March 8, 2014
Comprehending the value of the Cross, of suffering, of willful mortification and penance is impossible with the human eye alone. We need the light of the Holy Spirit to live through that which is visited upon us just as Jesus was seized and killed by worldly powers. In the eyes of the world he was just a man, one certainly with extraordinary power to heal both hearts and bodies, but in the end, just someone who could be killed to be gotten out of the way.
To the world, suffering makes no sense. It is a mystery. Mortification and penance make no sense. The world cannot conceive the hidden meaning and value of suffering and so it vainly seeks to end it by purely earthly means – this program and that, but oddly enough only creating more suffering. When by the grace of the Holy Spirit and with a generous heart charity seizes us, we can not only accept that which is beyond our control, but also choose to take advantage of all the many instances we find daily to deny ourselves and follow in the footsteps of the Lord.
In Meditation #97 of Divine Intimacy Father Gabriel of St. Mary Magdalene writes:
The spirit of mortification has more than a purely physical aspect of mortification; it also includes renunciation of the ego, the will, and the understanding.
Is not the renunciation of understanding one of the most difficult challenges we face? We all want immediate certainty about our earthly endeavors. We want to know why things go wrong and we want to know why certain things are happening to us. Really bad things may be going on and we want to create an alternate reality to dodge the emotional pain because we don’t understand. We can’t bear not to “get it” when we are apparently in the dark. We are impatient with God. We become afraid. Sometimes we actually run away through drugs, booze, affairs, and fantasies because we don’t want to have to deal with realities we don’t understand or know how to deal with. With our ego life is all about us; with our will life is all about getting what we want, with our understanding life is all about getting rid of uncertainty and taking control.
The spirit of mortification is really complete when, above all, we seek to mortify self-love in all its many manifestations…. There is little value in imposing corporal mortifications on ourselves if we then refuse to yield our opinion in order to accommodate ourselves to others, if we cannot be reconciled with our enemies, or bear an injury and a cutting word with calmness, or hold back a sharp answer…. As long as mortification does not strike at our pride it remains at the halfway mark and never reaches its goal.
I will add to the specifics above, without understanding the need to mortify self-love and doing it, we cause immense pain to others, especially those close to us. This is how abuse of all kinds is passed down in families, how some people decide to kill themselves rather than to take the hand God is extending to them, how generations end up poisoned with hateful behavior patterns.

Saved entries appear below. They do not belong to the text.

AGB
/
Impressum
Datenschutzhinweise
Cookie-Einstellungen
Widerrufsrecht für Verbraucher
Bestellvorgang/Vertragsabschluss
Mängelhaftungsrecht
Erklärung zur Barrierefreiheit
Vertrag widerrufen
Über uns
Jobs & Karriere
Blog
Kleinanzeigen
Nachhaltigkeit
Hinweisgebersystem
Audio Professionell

Without the spirit of mortification, we gain nothing and give no spiritual goods to others because we just go through the motions on the outside but have not rent our hearts on the inside (Joel 2: 13). We are fakes.
The true spirit of mortification embraces, in the first place, all the occasions for physical or moral suffering permitted by Divine Providence. The sufferings attendant on illness or fatigue; the efforts required by the performance of our duties or by a life of intense labor; the privations imposed by the state of poverty – all are excellent physical penances. If we sincerely desire to be guided by Divine Providence in everything, we will not try to avoid them, or even to lighten them, but will accept wholeheartedly whatever God offers us. It would be absurd to refuse a single one of those providential opportunities for suffering and to look for voluntary mortifications of our own choice….
It is exactly the same in the moral order. Do we not sometimes try to avoid a person whom we do not like, but with whom the Lord has brought us into contact? Do we look for every means of avoiding a humiliation or an act of obedience which is painful to nature? If we do, we are running away from the best opportunities for sacrificing ourselves and for mortifying our self-love; even if we substitute other mortifications, they will not be as effective as those which God Himself has prepared for us. In the mortification offered to us by Divine Providence, there is nothing of our own will or liking; they strike us just where we need it the most, and where, by voluntary mortification, we could never reach.
So much suffering in this world is going to waste because too many people do not see the supernatural value of suffering, of renunciation of the ego, self-will, and understanding. Too many people are not willing to “let go and let God” as the various Anonymous organizations teach. Too many people are in misery because they do not know God and no one is drawing them to Him.
This Lent, let us consider our mortifications to be not only for our own spiritual development and formation in Christ, but offer them up for those who do not know God, that He will manifest Himself to them in love through us and others.